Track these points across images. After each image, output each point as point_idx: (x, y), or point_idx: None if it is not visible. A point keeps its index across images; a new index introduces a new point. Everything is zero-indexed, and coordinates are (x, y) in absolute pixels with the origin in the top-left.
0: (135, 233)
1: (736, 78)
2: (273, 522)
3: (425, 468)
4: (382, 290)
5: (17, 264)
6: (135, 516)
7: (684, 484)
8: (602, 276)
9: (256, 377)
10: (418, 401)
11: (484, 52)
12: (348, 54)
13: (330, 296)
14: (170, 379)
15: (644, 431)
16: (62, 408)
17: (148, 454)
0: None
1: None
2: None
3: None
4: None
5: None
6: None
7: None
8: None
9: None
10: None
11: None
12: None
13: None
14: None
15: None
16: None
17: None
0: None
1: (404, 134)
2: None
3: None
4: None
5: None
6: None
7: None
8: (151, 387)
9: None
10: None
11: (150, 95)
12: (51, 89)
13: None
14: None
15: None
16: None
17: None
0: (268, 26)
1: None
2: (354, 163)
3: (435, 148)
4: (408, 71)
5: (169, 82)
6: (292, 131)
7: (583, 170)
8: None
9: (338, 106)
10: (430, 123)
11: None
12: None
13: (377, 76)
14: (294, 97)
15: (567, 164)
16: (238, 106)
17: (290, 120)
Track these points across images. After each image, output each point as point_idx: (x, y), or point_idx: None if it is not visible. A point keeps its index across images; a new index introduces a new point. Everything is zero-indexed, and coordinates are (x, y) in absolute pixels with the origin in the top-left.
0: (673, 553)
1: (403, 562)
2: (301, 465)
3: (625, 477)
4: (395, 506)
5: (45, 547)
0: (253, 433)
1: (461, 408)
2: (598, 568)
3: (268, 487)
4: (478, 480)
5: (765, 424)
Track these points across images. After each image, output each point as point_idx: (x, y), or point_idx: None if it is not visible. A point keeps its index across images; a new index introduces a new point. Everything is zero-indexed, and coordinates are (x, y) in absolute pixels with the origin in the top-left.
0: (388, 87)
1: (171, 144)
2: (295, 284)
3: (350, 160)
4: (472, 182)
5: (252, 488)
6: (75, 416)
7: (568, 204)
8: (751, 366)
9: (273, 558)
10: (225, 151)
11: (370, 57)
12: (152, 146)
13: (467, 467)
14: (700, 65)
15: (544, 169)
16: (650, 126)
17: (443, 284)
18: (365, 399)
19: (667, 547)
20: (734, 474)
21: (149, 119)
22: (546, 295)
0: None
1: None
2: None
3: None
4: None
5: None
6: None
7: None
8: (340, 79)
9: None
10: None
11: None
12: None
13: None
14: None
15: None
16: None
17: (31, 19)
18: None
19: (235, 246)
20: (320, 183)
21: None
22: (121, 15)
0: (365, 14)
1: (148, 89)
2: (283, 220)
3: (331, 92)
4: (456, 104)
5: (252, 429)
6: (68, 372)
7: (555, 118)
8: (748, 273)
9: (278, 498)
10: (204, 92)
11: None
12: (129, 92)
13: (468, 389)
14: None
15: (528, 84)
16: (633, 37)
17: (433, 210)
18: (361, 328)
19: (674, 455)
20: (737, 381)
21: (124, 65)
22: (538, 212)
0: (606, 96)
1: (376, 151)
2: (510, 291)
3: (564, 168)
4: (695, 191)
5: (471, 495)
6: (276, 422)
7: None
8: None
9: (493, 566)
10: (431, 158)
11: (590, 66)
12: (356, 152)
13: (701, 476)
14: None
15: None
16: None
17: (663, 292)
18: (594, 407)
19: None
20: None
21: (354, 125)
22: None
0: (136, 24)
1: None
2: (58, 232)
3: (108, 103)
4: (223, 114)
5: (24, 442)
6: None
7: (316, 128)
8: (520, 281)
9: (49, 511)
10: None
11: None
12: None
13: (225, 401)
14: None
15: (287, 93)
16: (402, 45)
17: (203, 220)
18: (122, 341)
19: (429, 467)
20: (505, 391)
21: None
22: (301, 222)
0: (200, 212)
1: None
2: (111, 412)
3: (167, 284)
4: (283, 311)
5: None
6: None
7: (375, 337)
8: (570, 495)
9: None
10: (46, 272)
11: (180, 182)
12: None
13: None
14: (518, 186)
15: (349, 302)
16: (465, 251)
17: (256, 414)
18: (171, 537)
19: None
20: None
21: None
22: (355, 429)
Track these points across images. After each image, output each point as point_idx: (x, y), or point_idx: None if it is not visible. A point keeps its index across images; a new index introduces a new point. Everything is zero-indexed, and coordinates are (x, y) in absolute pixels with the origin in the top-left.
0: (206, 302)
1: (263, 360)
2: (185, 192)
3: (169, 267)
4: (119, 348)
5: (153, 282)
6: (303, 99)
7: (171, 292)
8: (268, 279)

----------------------------------------

Task statement:
Update all of the entries above so that every "absolute pixels" becomes "image pixels", and leave everything else as it is.

Solution below:
Track these points across images. After each image, output each point as point_idx: (x, y), or point_idx: None if it is not visible. A point keeps its index across images; a new index introduces a new point. Everything is zero-indexed, and coordinates are (x, y) in image pixels with the origin in the top-left.
0: (135, 233)
1: (736, 78)
2: (273, 522)
3: (425, 468)
4: (382, 290)
5: (17, 264)
6: (135, 516)
7: (684, 484)
8: (602, 276)
9: (256, 377)
10: (418, 401)
11: (484, 52)
12: (348, 54)
13: (330, 296)
14: (170, 379)
15: (644, 431)
16: (62, 408)
17: (148, 454)
0: None
1: None
2: None
3: None
4: None
5: None
6: None
7: None
8: None
9: None
10: None
11: None
12: None
13: None
14: None
15: None
16: None
17: None
0: None
1: (404, 134)
2: None
3: None
4: None
5: None
6: None
7: None
8: (151, 387)
9: None
10: None
11: (150, 95)
12: (51, 89)
13: None
14: None
15: None
16: None
17: None
0: (268, 26)
1: None
2: (354, 163)
3: (435, 148)
4: (408, 71)
5: (169, 82)
6: (292, 131)
7: (583, 170)
8: None
9: (338, 106)
10: (430, 123)
11: None
12: None
13: (377, 76)
14: (294, 97)
15: (567, 164)
16: (238, 106)
17: (290, 120)
Track these points across images. After each image, output each point as point_idx: (x, y), or point_idx: None if it is not visible. A point keeps its index across images; a new index introduces a new point. Everything is zero-indexed, and coordinates are (x, y) in image pixels with the origin in the top-left.
0: (673, 553)
1: (403, 562)
2: (301, 465)
3: (625, 477)
4: (395, 506)
5: (45, 547)
0: (253, 433)
1: (461, 408)
2: (598, 568)
3: (268, 487)
4: (478, 480)
5: (765, 424)
Track these points across images. After each image, output each point as point_idx: (x, y), or point_idx: None if it is not visible. A point keeps its index across images; a new index introduces a new point. Everything is zero-indexed, and coordinates are (x, y) in image pixels with the origin in the top-left.
0: (388, 87)
1: (171, 144)
2: (295, 284)
3: (350, 160)
4: (472, 182)
5: (252, 488)
6: (75, 416)
7: (568, 204)
8: (751, 366)
9: (273, 558)
10: (225, 151)
11: (370, 57)
12: (152, 146)
13: (467, 467)
14: (700, 65)
15: (544, 169)
16: (650, 126)
17: (443, 284)
18: (365, 399)
19: (667, 547)
20: (734, 474)
21: (149, 119)
22: (546, 295)
0: None
1: None
2: None
3: None
4: None
5: None
6: None
7: None
8: (340, 79)
9: None
10: None
11: None
12: None
13: None
14: None
15: None
16: None
17: (31, 19)
18: None
19: (235, 246)
20: (320, 183)
21: None
22: (121, 15)
0: (365, 14)
1: (148, 89)
2: (283, 220)
3: (331, 92)
4: (456, 104)
5: (252, 429)
6: (68, 372)
7: (555, 118)
8: (748, 273)
9: (278, 498)
10: (204, 92)
11: None
12: (129, 92)
13: (468, 389)
14: None
15: (528, 84)
16: (633, 37)
17: (433, 210)
18: (361, 328)
19: (674, 455)
20: (737, 381)
21: (124, 65)
22: (538, 212)
0: (606, 96)
1: (376, 151)
2: (510, 291)
3: (564, 168)
4: (695, 191)
5: (471, 495)
6: (276, 422)
7: None
8: None
9: (493, 566)
10: (431, 158)
11: (590, 66)
12: (356, 152)
13: (701, 476)
14: None
15: None
16: None
17: (663, 292)
18: (594, 407)
19: None
20: None
21: (354, 125)
22: None
0: (136, 24)
1: None
2: (58, 232)
3: (108, 103)
4: (223, 114)
5: (24, 442)
6: None
7: (316, 128)
8: (520, 281)
9: (49, 511)
10: None
11: None
12: None
13: (225, 401)
14: None
15: (287, 93)
16: (402, 45)
17: (203, 220)
18: (122, 341)
19: (429, 467)
20: (505, 391)
21: None
22: (301, 222)
0: (200, 212)
1: None
2: (111, 412)
3: (167, 284)
4: (283, 311)
5: None
6: None
7: (375, 337)
8: (570, 495)
9: None
10: (46, 272)
11: (180, 182)
12: None
13: None
14: (518, 186)
15: (349, 302)
16: (465, 251)
17: (256, 414)
18: (171, 537)
19: None
20: None
21: None
22: (355, 429)
Track these points across images. After each image, output each point as point_idx: (x, y), or point_idx: None if it is not visible. A point keeps its index across images; a new index introduces a new point. Everything is zero-indexed, and coordinates are (x, y) in image pixels with the origin in the top-left.
0: (206, 302)
1: (263, 360)
2: (185, 192)
3: (169, 267)
4: (119, 348)
5: (153, 282)
6: (303, 99)
7: (171, 292)
8: (268, 279)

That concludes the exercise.